The county’s percentage of the funds would be capped – the proposal doesn’t indicate a percentage – that can be raised to account for inflation. When that cap is reached, excess funds would be diverted into a Community Enhancement Fund.

That fund would be comprised of three pots of money, one for each geographic area of the county, with revenue to each based on the amount of money generated in each part of the county.

Revenue would be awarded to charitable, educational, benevolent or community-centered groups for activities and needs – regardless if they are recognized by the federal government as being non-profit organizations.

The Rainy Day Fund would be used in the event of a disaster, although the overview doesn’t indicate what that might include.

“And startup costs would be nowhere near the $500,000, like a sales tax,” DeHaven said. “Tops 75, 100 grand.”

Smith is curious about the thinking – and all the work so far – behind the proposal.

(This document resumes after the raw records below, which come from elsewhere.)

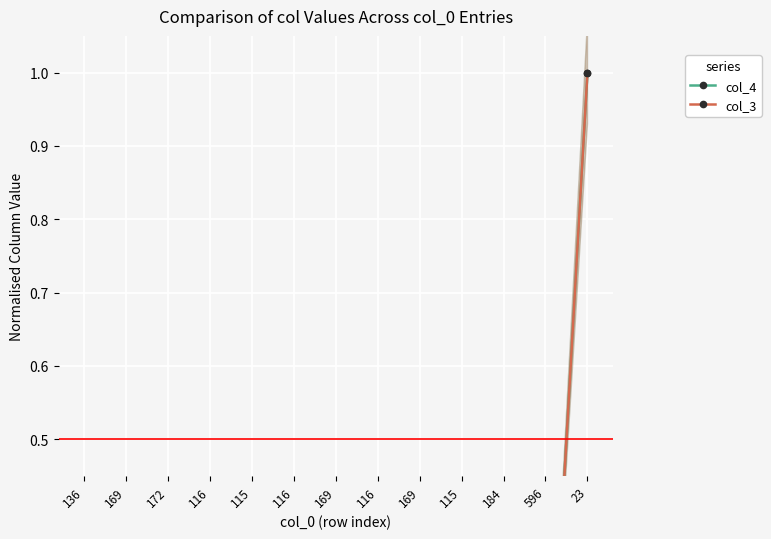

How many lines are shown in the chart?

2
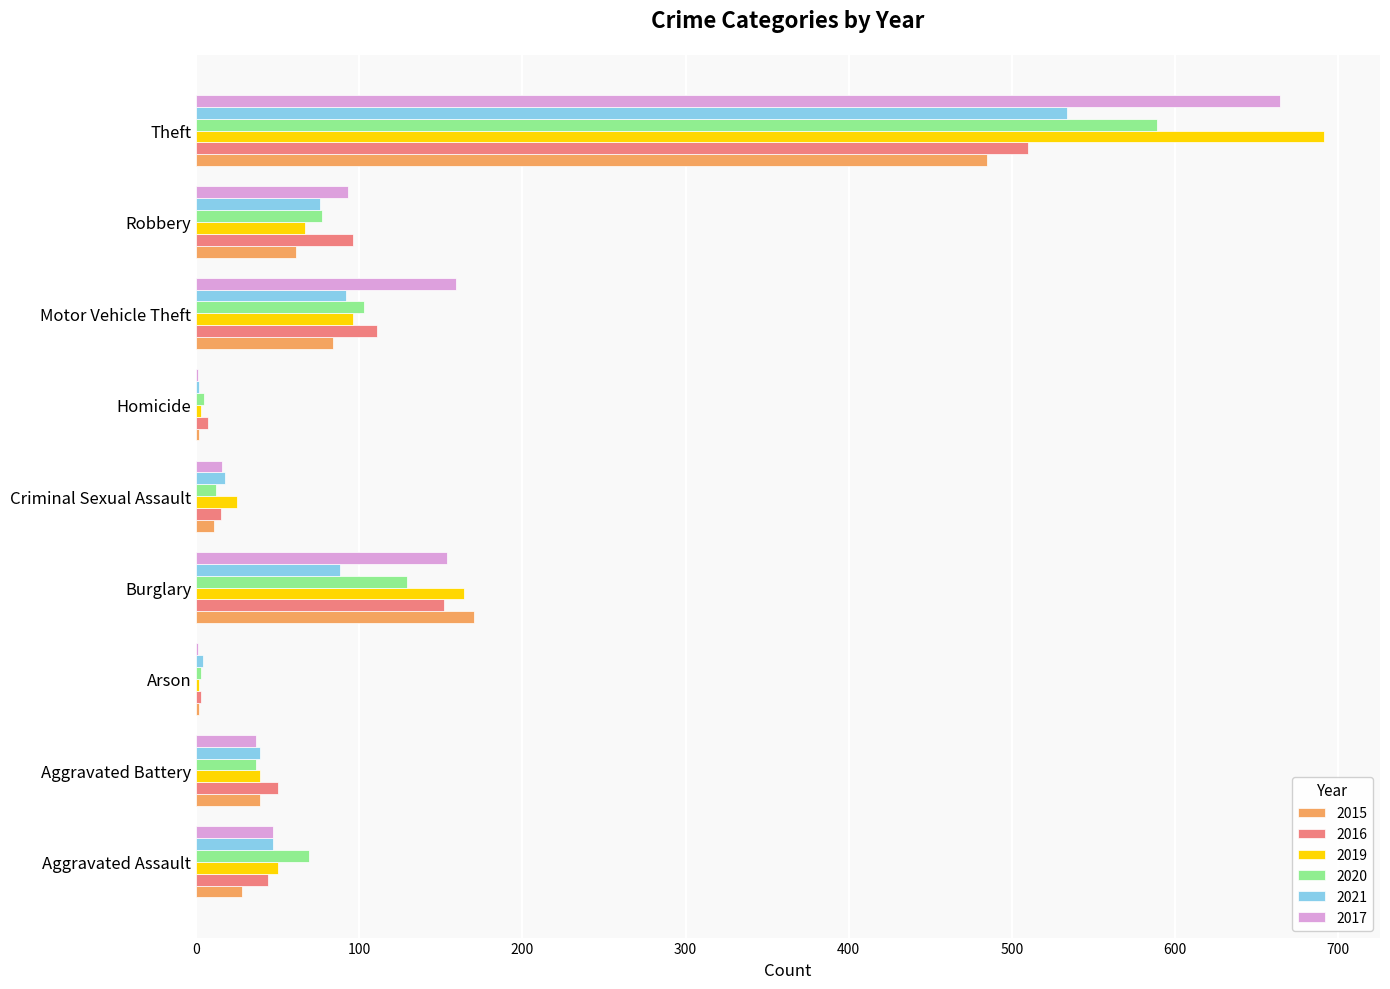

Which category has the highest value in the 2015 series?

Theft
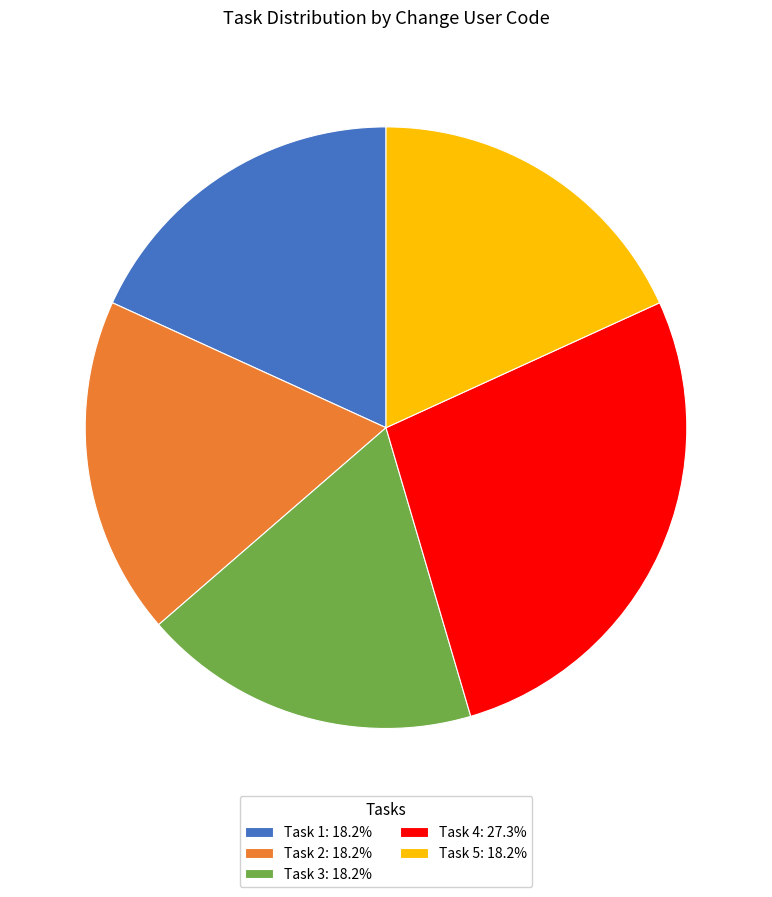

Combined, do Task 1 and Task 4 account for over 50%?

No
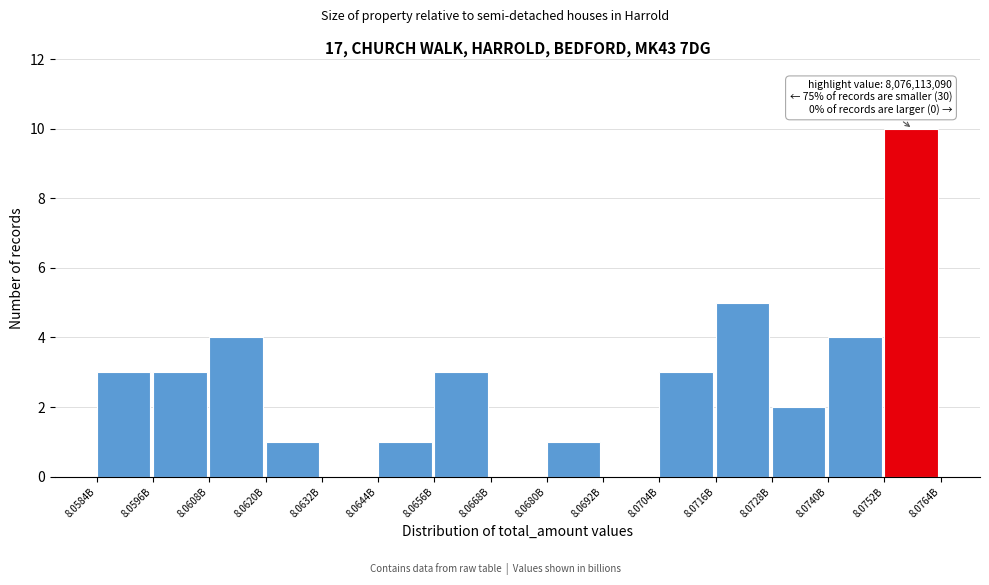

Reading left to right, transcribe all the data shown in this chart.

8.0584B=3	8.0596B=3	8.0608B=4	8.0620B=1	8.0632B=0	8.0644B=1	8.0656B=3	8.0668B=0	8.0680B=1	8.0692B=0	8.0704B=3	8.0716B=5	8.0728B=2	8.0740B=4	8.0752B=10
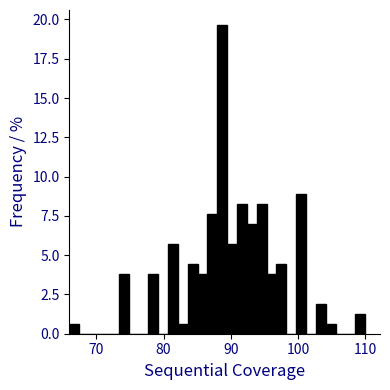

Around what value on the x-axis is the tallest bar? Give the approximate position of its centre, as read against the axis.

89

“It could be possibly a diversion to the whole (tax) issue,” he said. “I’m at a loss. If I was able to change the law, I would change the Endangered Species Act so we can go back in the forests and put people back to work in the woods. But this (lottery) is just something we cannot do.”

“This is for the betterment of the people,” DeHaven said. “It’s just a good idea – altruism at its finest.”

He said people he’s talked to have been overwhelmingly supportive of the idea.

“People are digging it,” he said. “Even if you don’t play, a better economy affects everybody. It betters the community.